Sorry just realised that I didn't actually answer your question!
No worries at all, anything is helpful x I just don't think I can tell her, as with you it would lead to so many follow up questions and I would have to explain myself so much at the risk of being mocked or at least not being taken seriously. She's also not trustworthy and would tell everyone about it. I would prefer to just be able to ask but I have a very strange relationship with my parents and I don't feel ready to do that. But I'm worried it will mean that I won't be able to get a diagnosis either way which is my worst case scenario, being told they don't have enough infomation.My appointment today didn't even go badly and everyone was really friendly but I feel extremely low and stressed out about it now. I thought getting the first appointment out of the way would relieve some of the stress but I feel worse somehow.
It's totally understandable that you feel stressed after your appointment. It is a very intense process and I know I spent a lot of time after my appointment going over and over what I said.
Hi. I had the same problem with you. I wanted to keep the assessment private from my parents. So I filled out the parent/relative questionnaire myself based on my memories. I told the assessor that I filled it myself based on my memories and imagining how I would answer if I were my parents would answer those questions. He was fine with it. We talked about my childhood during the final assessment. He seemed to think that mine was a clear case despite I wasn't able to provide a parent to fill in the forms. It was noted in the diagnostic report that I filled in this questionnaire myself. You could ask your assessor if you could do the same thing, or still have an assessment without the questionnaire (for mine, that questionnaire was actually optional). If you read the posts on this forum, there are actually lots of people who didn't have parental input for their assessment, either due to their parents being old aged or deceased, or due to wanting to have the assessment kept private from family. It may be harder to guarantee a diagnostic conclusion without sufficient information though. I think what had been useful would be to provide a personal history for the assessor to read. Lots of people on this forum have recommended this. It also seems more personal and informative than a few yes/no questions on a questionnaire. As your personal history can cover things not mentioned on the questionnaire.
My stepdaughter was given a questionnaire to fill in. She's been very supportive through the assessment process.
Thank you. Do you remember what questionnaire it was? The assessors didn't really push for it but I think they would prefer some input from someone who knew me as a child. I don't have very many memories so it's not that easy for me to answer certain questions. But I would love to see the questionnaire you used so I can either fill it in myself or see if I can extract some information from my mum...

(Extracted records)

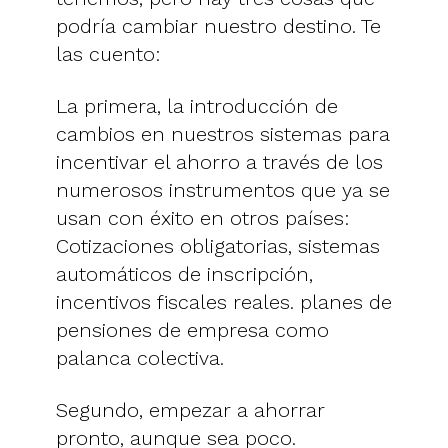
podría cambiar nuestro destino. Te
las cuento:
La primera, la introducción de
cambios en nuestros sistemas para
incentivar el ahorro a través de los
numerosos instrumentos que ya se
usan con éxito en otros países:
Cotizaciones obligatorias, sistemas
automáticos de inscripción,
incentivos fiscales reales. planes de
pensiones de empresa como
palanca colectiva.
Segundo, empezar a ahorrar
pronto, aunque sea poco.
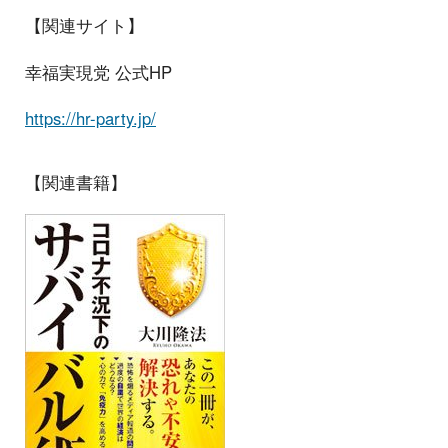
【関連サイト】
幸福実現党 公式HP
https://hr-party.jp/
【関連書籍】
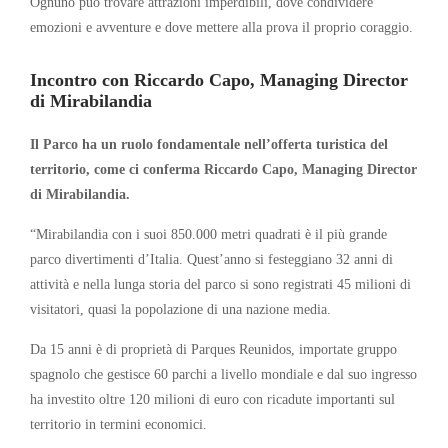
Ognuno può trovare attrazioni imperdibili, dove condividere
emozioni e avventure e dove mettere alla prova il proprio coraggio.
Incontro con
Riccardo Capo, Managing Director
di Mirabilandia
Il Parco ha un ruolo fondamentale nell’offerta turistica del
territorio, come ci conferma Riccardo Capo, Managing Director
di Mirabilandia.
“Mirabilandia con i suoi 850.000 metri quadrati è il più grande
parco divertimenti d’Italia. Quest’anno si festeggiano 32 anni di
attività e nella lunga storia del parco si sono registrati 45 milioni di
visitatori, quasi la popolazione di una nazione media.
Da 15 anni è di proprietà di Parques Reunidos, importate gruppo
spagnolo che gestisce 60 parchi a livello mondiale e dal suo ingresso
ha investito oltre 120 milioni di euro con ricadute importanti sul
territorio in termini economici.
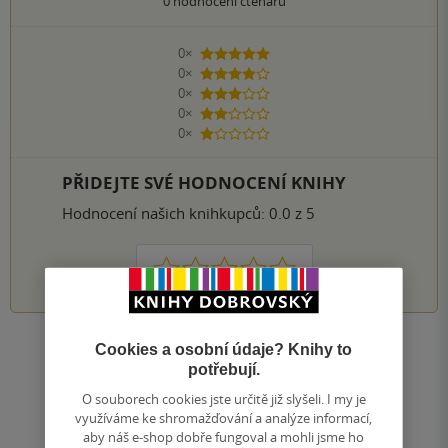
0
hodnocení čtenářů
0×
5 hvězdiček
0×
4 hvězdičky
0×
3 hvězdičky
0×
2 hvězdičky
0×
1 hvezdička
PŘIDEJTE SVÉ HODNOCENÍ KNIHY
Hodnocení našich knihkupců: 0.0 z 5
1
2
3
4
5
Cookies a osobní údaje? Knihy to
Nahoru
potřebují.
Zobrazeno 20 z 20
O souborech cookies jste určitě již slyšeli. I my je
1
/ 1
Přejít
využíváme ke shromažďování a analýze informací,
na
aby náš e-shop dobře fungoval a mohli jsme ho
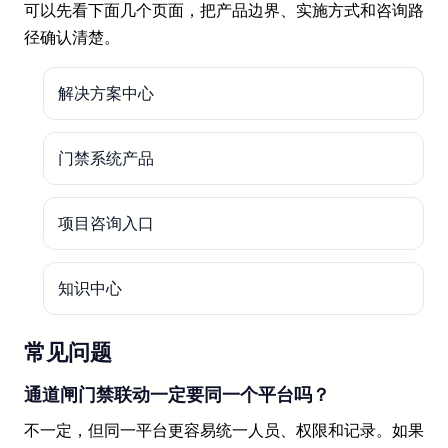
可以先看下面几个页面，把产品边界、实施方式和咨询路
径确认清楚。
解决方案中心
门禁系统产品
项目咨询入口
知识中心
常见问题
通道闸门禁联动一定要同一个平台吗？
不一定，但同一平台更容易统一人员、权限和记录。如果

(Task directions) In the forum thread, who filled out the parent/relative questionnaire in the reply that begins "Hi. I had the same problem with you"? The records are separate material and are not connected to the forum thread.

(Written solution) The writer of that reply filled it out themselves, based on their own memories.